Your objective:
Wherever a line of the data contains "Whirlwind", copy that line.

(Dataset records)
_____

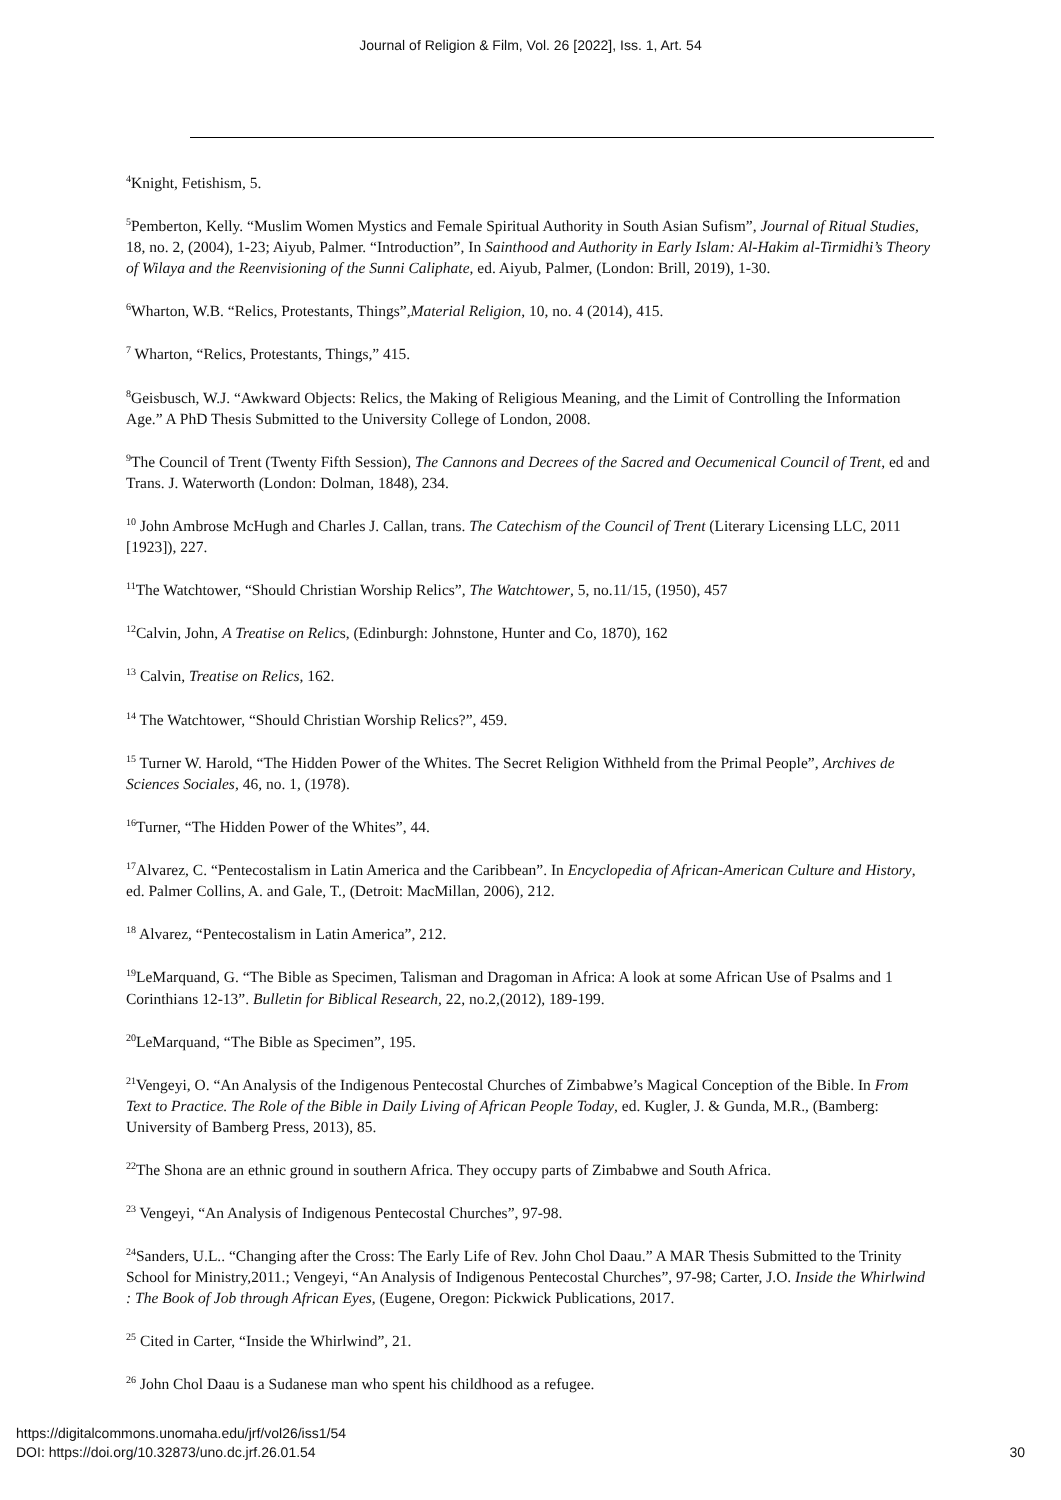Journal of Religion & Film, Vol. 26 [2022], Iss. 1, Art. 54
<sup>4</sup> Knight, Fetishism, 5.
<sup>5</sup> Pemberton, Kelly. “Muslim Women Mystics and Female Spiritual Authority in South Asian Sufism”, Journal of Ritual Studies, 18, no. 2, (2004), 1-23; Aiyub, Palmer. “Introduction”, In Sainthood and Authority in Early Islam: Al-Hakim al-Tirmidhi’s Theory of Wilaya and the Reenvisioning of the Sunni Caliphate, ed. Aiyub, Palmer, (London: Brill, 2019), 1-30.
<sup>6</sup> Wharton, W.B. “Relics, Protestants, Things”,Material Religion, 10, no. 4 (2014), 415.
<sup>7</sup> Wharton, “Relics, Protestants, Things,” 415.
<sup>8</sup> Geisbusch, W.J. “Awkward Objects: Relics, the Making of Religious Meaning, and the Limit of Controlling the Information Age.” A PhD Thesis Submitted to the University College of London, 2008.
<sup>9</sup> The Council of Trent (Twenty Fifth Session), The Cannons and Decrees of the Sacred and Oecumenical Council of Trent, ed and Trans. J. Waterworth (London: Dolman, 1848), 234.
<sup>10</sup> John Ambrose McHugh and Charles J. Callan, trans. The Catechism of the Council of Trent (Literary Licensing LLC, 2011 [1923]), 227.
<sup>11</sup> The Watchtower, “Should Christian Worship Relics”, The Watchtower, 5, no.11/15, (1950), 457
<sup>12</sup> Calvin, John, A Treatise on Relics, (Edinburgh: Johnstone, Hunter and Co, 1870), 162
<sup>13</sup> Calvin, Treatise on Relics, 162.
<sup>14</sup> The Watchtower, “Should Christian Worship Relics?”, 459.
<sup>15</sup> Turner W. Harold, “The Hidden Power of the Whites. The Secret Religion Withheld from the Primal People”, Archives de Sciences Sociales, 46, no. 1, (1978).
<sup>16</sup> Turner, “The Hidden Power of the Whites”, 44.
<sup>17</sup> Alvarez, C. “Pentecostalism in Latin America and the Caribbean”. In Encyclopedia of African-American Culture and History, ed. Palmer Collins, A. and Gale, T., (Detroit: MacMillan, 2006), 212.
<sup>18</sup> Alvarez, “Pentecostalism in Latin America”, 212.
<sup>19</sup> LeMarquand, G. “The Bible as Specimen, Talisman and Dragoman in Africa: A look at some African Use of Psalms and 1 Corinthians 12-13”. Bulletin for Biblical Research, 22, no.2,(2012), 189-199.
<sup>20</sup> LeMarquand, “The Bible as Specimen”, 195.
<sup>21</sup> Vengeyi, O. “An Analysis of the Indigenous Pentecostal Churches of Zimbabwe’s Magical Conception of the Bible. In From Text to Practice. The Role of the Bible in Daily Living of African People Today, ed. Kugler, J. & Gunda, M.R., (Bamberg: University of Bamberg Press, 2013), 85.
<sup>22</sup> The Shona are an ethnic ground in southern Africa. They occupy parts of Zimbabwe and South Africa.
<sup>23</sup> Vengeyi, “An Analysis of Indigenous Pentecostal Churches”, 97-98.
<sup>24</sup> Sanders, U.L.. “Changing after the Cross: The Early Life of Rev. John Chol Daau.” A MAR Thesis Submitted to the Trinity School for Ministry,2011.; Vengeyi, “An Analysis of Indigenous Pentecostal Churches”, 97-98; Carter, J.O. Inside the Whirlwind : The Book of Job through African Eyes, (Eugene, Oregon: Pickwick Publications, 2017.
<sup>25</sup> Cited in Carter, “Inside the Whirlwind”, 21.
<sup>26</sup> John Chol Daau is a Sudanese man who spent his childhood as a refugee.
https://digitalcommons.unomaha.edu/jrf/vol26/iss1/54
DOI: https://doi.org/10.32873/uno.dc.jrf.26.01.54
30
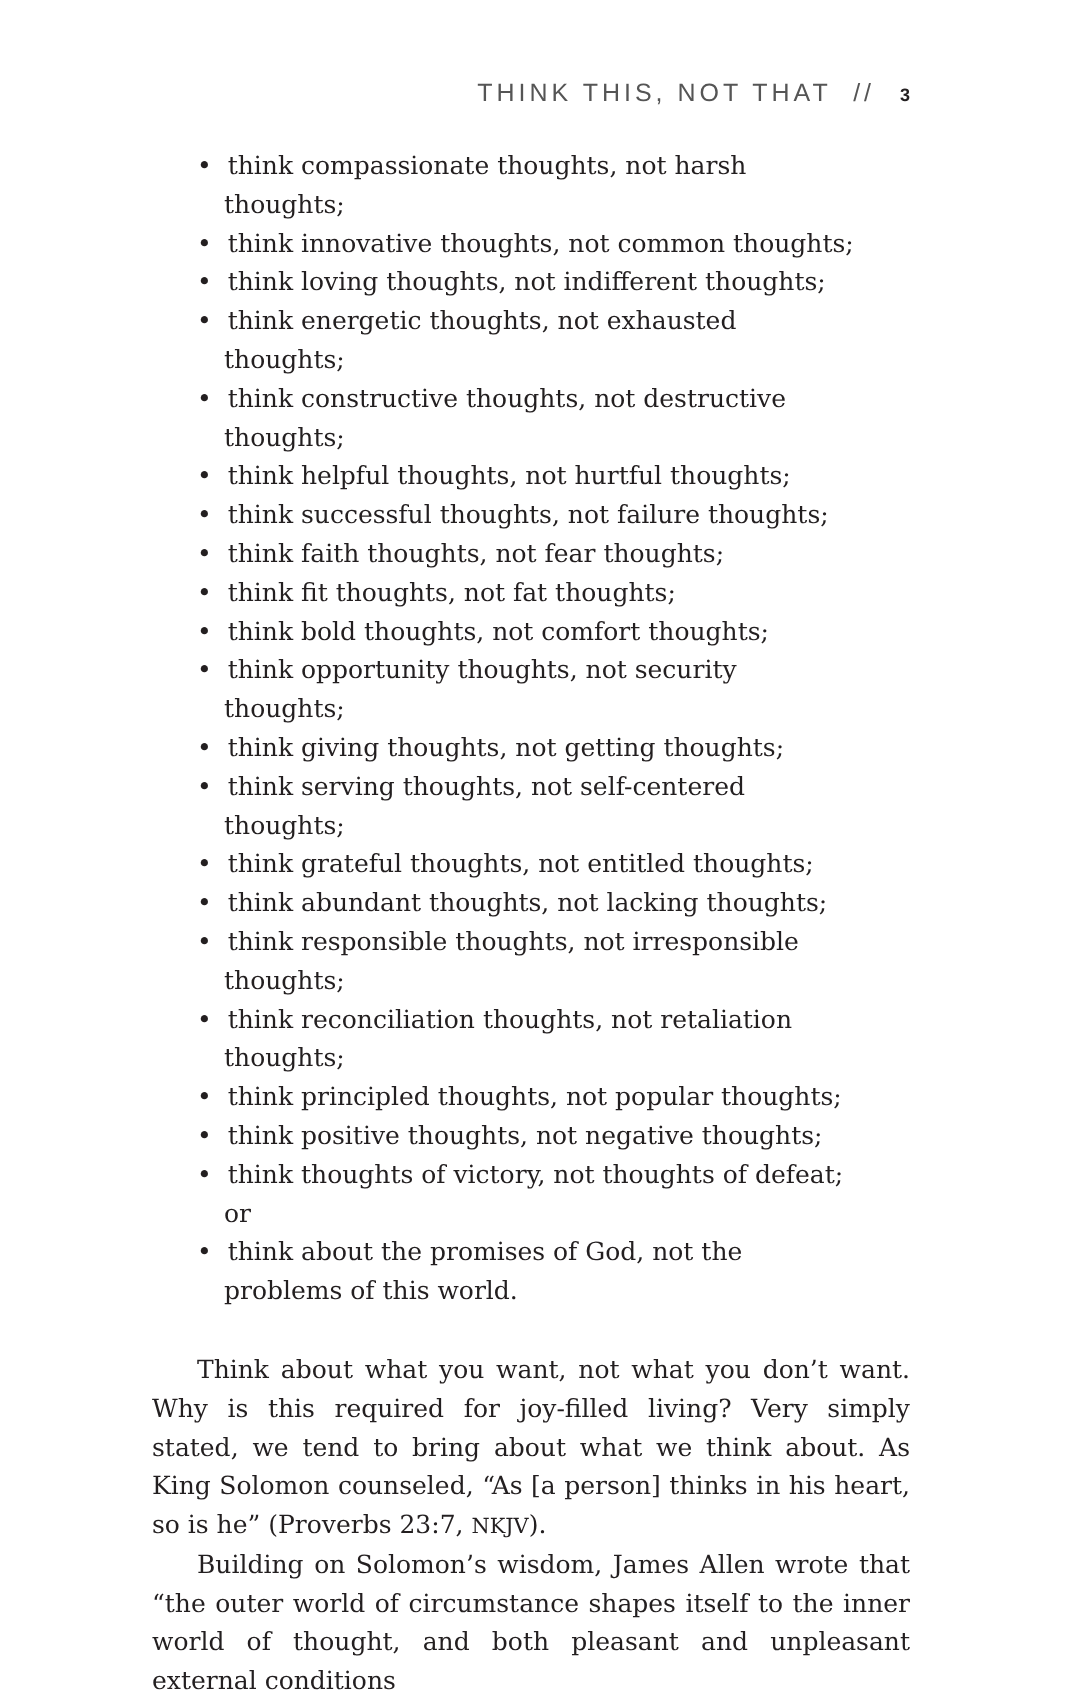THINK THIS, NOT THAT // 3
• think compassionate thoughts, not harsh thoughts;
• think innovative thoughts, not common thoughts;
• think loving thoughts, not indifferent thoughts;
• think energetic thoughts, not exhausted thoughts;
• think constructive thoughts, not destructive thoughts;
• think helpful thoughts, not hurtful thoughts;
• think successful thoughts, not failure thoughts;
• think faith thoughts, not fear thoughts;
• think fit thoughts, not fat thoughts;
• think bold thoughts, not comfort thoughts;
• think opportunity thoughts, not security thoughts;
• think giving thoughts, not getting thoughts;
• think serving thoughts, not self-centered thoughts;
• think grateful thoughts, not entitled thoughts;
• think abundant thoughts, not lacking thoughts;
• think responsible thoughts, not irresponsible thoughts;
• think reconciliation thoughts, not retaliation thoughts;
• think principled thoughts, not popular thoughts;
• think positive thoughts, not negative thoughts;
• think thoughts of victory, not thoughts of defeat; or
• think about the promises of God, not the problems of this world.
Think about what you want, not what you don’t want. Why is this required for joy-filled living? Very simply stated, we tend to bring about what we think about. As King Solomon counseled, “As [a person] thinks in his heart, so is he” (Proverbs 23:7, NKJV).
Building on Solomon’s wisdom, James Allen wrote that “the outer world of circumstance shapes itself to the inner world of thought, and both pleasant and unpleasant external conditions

_____

Response area:
<sup>24</sup> Sanders, U.L.. “Changing after the Cross: The Early Life of Rev. John Chol Daau.” A MAR Thesis Submitted to the Trinity School for Ministry,2011.; Vengeyi, “An Analysis of Indigenous Pentecostal Churches”, 97-98; Carter, J.O. Inside the Whirlwind : The Book of Job through African Eyes, (Eugene, Oregon: Pickwick Publications, 2017.
<sup>25</sup> Cited in Carter, “Inside the Whirlwind”, 21.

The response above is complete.